■ **DATA UNDER STUDY**
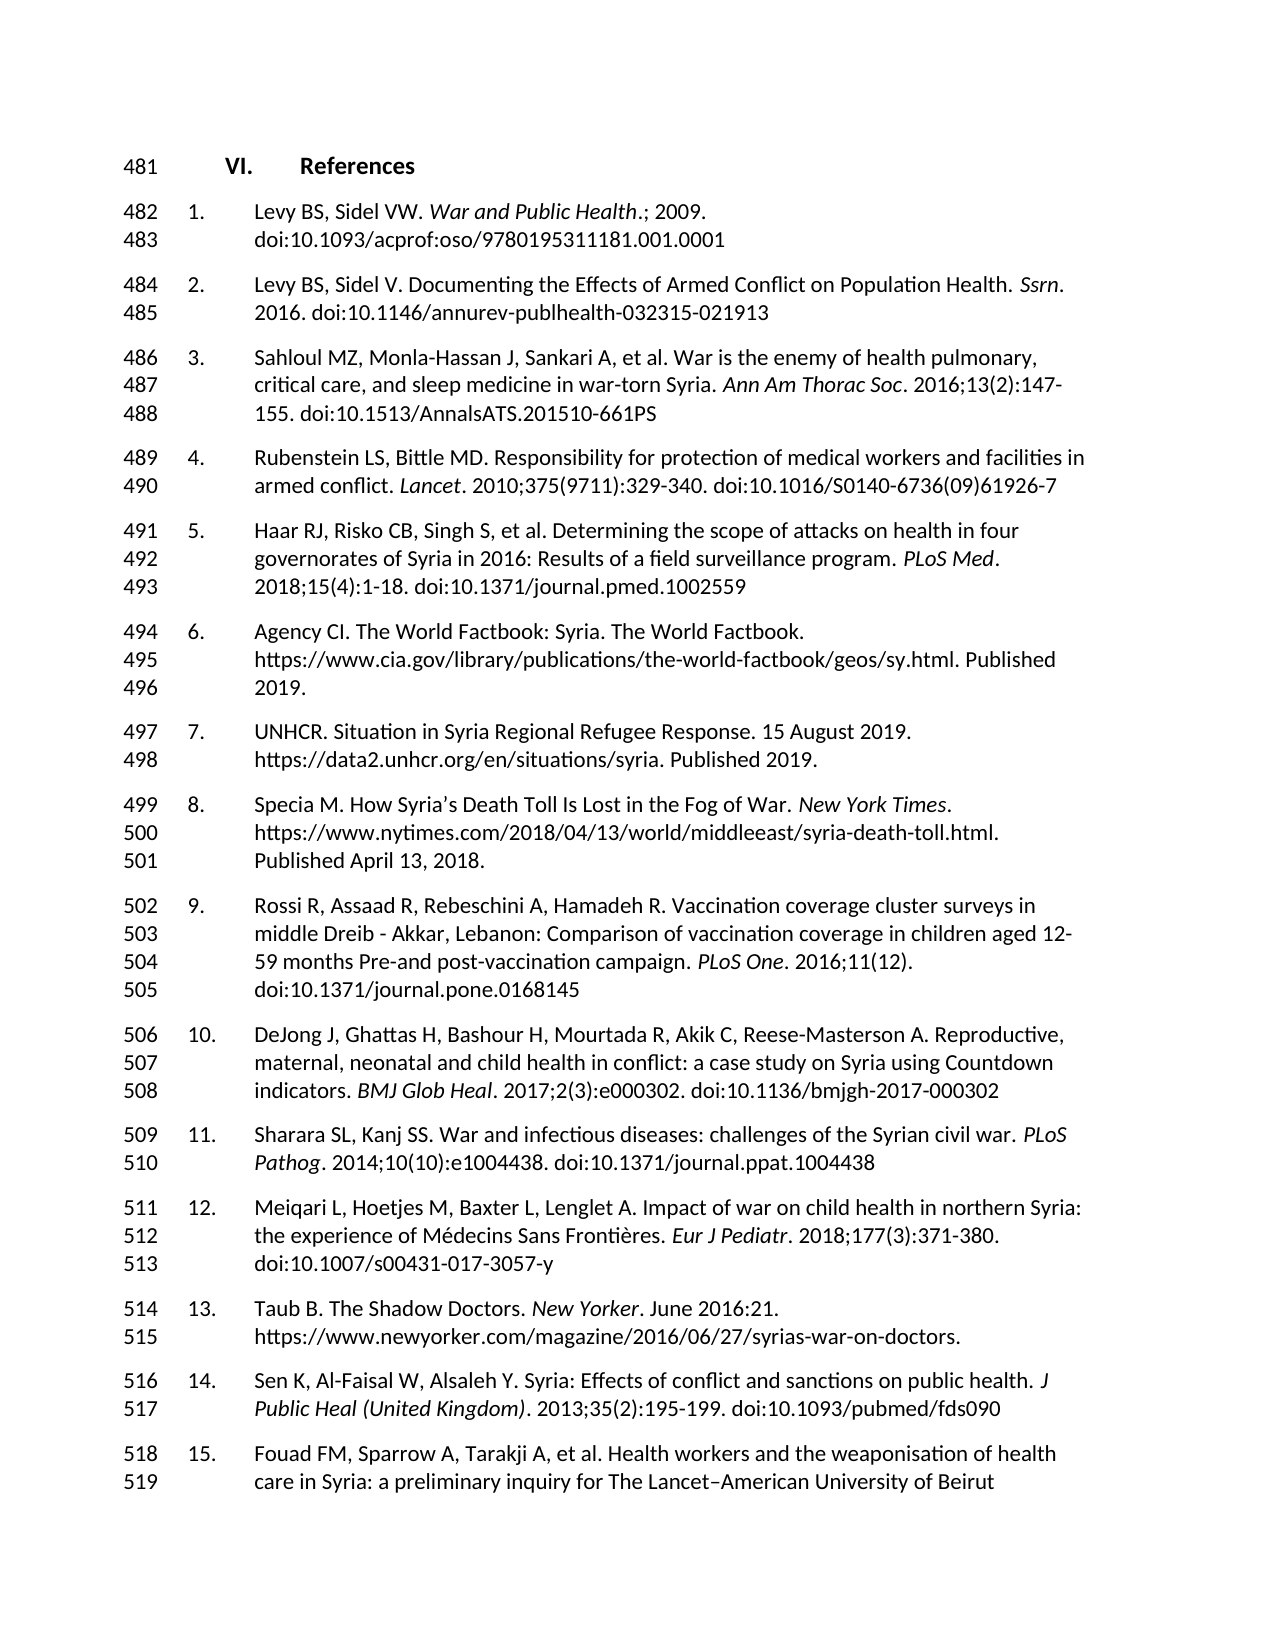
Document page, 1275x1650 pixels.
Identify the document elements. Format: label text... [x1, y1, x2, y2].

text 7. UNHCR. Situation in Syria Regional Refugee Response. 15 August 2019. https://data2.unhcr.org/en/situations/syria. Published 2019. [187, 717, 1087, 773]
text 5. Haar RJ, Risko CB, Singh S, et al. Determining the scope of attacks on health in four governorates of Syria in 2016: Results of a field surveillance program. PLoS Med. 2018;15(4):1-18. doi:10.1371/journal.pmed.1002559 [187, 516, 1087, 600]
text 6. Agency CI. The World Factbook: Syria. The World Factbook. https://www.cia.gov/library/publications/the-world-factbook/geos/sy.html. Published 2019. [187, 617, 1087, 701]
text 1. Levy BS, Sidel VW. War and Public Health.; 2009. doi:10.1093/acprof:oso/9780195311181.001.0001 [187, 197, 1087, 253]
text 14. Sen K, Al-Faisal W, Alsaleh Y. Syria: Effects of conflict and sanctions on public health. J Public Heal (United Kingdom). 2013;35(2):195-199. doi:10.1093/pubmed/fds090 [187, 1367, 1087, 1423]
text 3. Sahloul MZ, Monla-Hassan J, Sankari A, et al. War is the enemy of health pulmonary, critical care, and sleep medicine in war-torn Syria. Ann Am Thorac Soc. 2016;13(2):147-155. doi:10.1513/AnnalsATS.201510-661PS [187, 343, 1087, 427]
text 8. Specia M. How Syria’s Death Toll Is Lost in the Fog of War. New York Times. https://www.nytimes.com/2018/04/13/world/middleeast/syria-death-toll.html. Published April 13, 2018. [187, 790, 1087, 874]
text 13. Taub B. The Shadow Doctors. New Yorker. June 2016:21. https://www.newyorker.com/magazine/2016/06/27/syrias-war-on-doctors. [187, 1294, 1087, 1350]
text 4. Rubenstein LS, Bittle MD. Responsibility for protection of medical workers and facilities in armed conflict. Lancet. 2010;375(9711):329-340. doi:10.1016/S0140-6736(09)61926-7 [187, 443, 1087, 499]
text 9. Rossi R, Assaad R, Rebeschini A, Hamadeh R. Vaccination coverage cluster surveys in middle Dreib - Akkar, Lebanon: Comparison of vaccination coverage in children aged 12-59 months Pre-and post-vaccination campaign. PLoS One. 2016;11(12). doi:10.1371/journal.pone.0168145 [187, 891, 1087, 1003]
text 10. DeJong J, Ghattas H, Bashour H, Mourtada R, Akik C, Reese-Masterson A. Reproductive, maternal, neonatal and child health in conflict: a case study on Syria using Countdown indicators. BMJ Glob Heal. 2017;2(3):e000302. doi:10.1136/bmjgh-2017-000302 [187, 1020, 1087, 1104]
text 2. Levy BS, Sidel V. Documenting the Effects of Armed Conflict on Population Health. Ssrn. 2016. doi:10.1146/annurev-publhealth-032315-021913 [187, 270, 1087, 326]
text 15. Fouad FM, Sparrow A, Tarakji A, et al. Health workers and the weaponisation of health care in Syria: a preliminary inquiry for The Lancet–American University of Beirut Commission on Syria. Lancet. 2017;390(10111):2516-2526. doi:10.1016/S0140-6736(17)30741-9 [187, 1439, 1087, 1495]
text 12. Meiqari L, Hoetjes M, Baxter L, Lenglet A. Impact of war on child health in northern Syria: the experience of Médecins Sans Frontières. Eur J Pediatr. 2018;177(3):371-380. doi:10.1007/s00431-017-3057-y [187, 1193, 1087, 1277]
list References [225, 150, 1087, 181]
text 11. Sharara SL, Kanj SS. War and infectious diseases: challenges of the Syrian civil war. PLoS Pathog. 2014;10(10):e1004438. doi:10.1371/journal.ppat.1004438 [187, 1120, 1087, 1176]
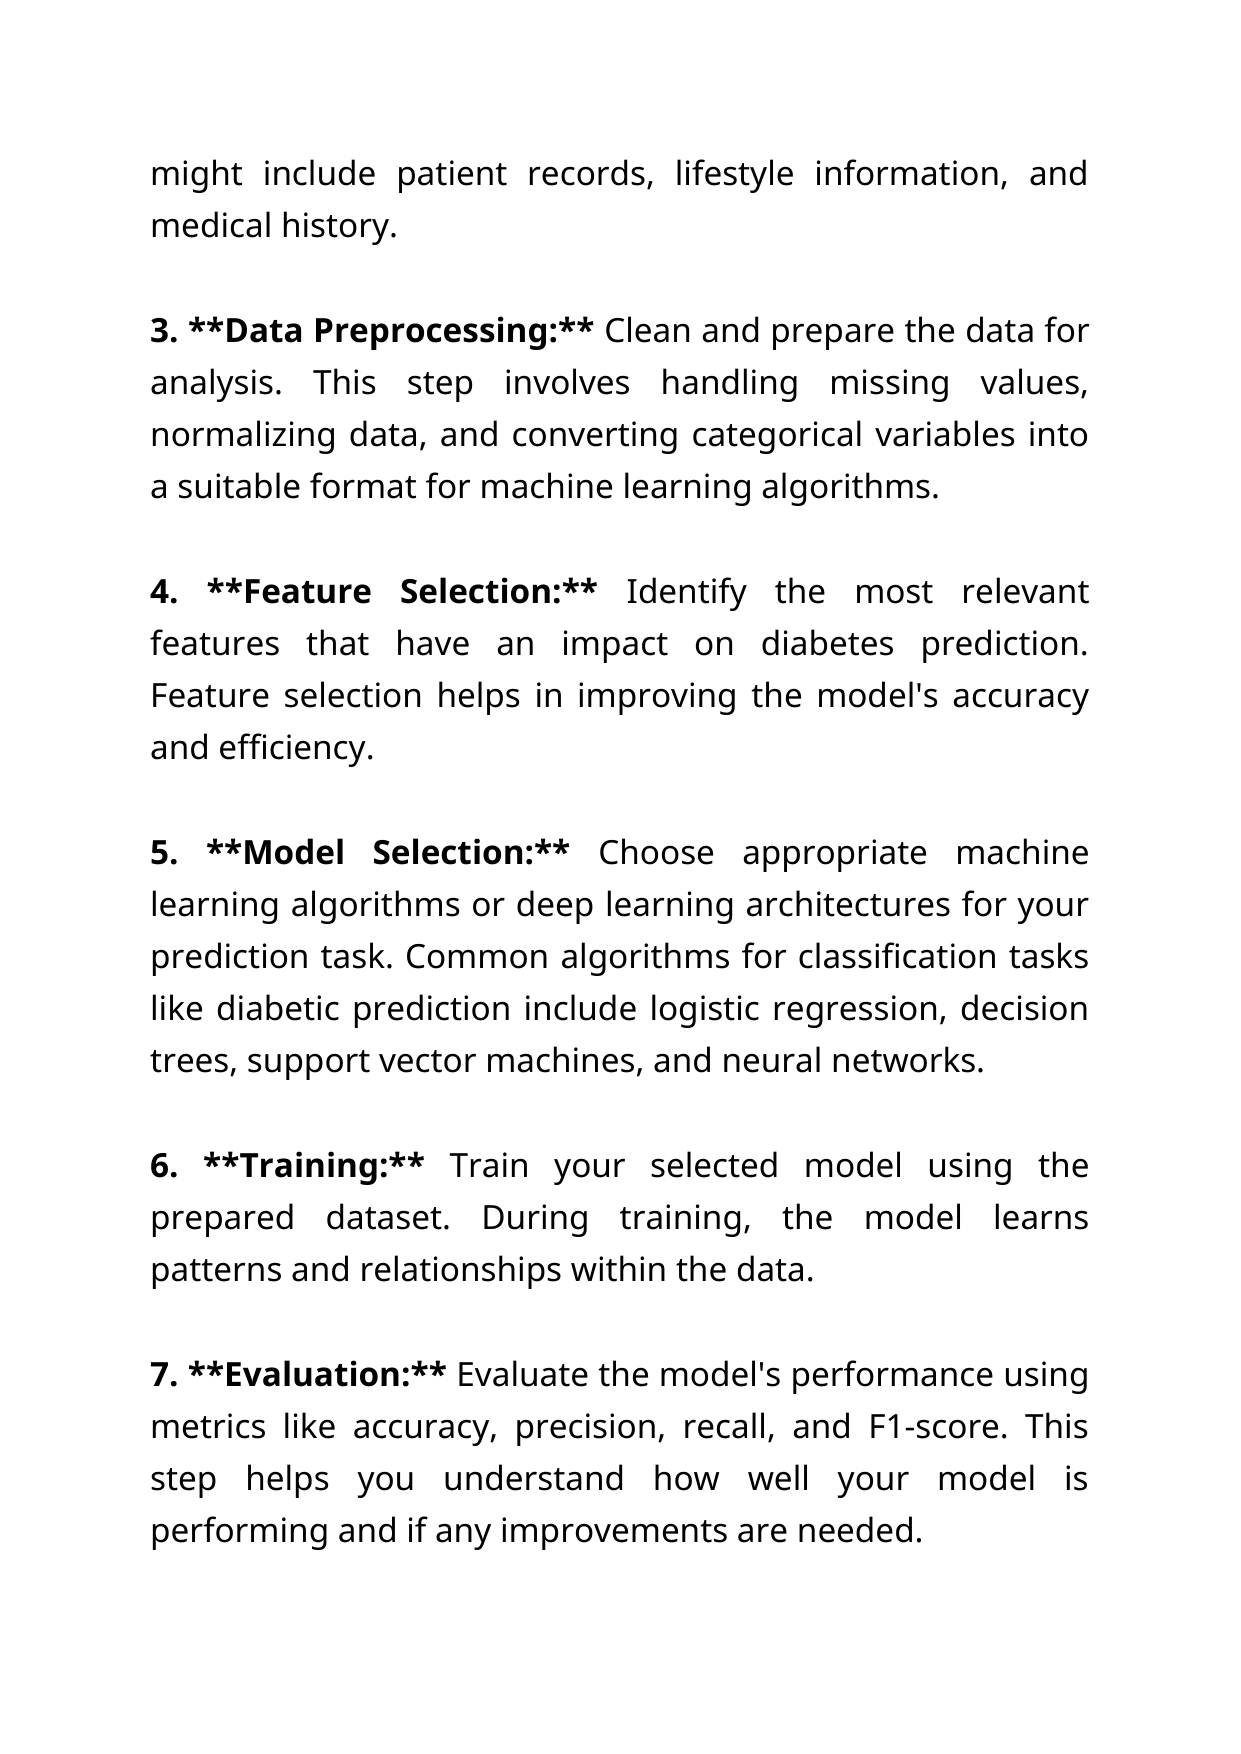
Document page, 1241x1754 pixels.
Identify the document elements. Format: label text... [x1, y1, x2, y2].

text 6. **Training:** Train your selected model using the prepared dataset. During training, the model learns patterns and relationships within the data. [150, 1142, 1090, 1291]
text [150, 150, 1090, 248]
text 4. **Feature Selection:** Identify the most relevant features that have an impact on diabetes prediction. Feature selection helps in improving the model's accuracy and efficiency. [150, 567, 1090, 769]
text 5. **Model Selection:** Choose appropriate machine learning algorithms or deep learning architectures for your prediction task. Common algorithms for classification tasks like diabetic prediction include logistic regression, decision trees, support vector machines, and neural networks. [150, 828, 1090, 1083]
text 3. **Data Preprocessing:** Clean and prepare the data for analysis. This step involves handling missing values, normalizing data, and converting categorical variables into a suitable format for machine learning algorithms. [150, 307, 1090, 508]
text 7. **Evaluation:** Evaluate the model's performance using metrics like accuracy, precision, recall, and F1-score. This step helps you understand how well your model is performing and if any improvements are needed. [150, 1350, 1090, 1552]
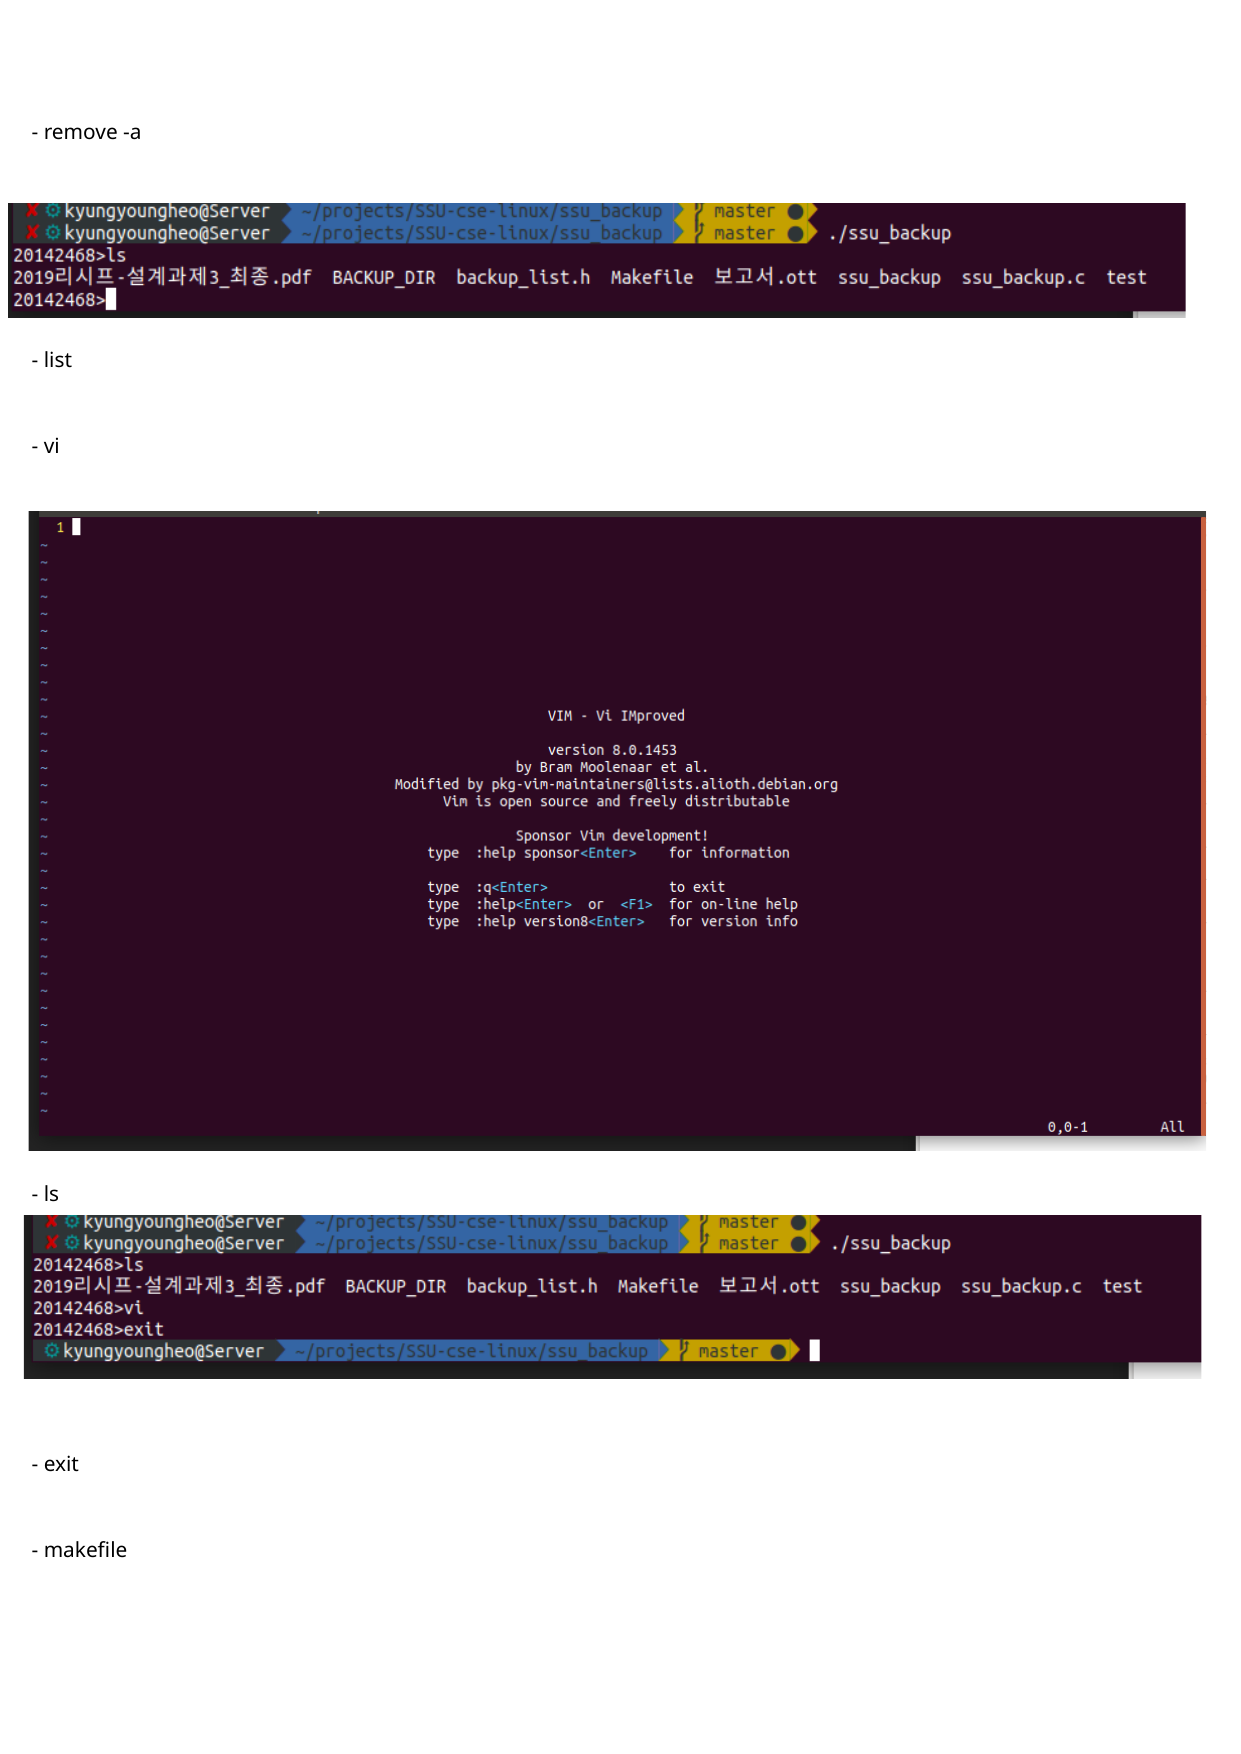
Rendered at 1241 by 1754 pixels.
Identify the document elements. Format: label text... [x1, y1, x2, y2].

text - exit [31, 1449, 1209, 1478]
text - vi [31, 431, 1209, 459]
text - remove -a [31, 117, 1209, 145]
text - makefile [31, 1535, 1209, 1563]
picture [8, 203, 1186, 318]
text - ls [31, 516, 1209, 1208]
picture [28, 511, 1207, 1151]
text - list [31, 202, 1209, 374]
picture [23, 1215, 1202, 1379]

■ **ACTIVITY**
Out of the preceding entries, pull each line that contains the word "pixels".

■ **RESPONSE TO THIS TASK**
Document page, 1275x1650 pixels.
Document page, 1241x1754 pixels.
Rendered at 1241 by 1754 pixels.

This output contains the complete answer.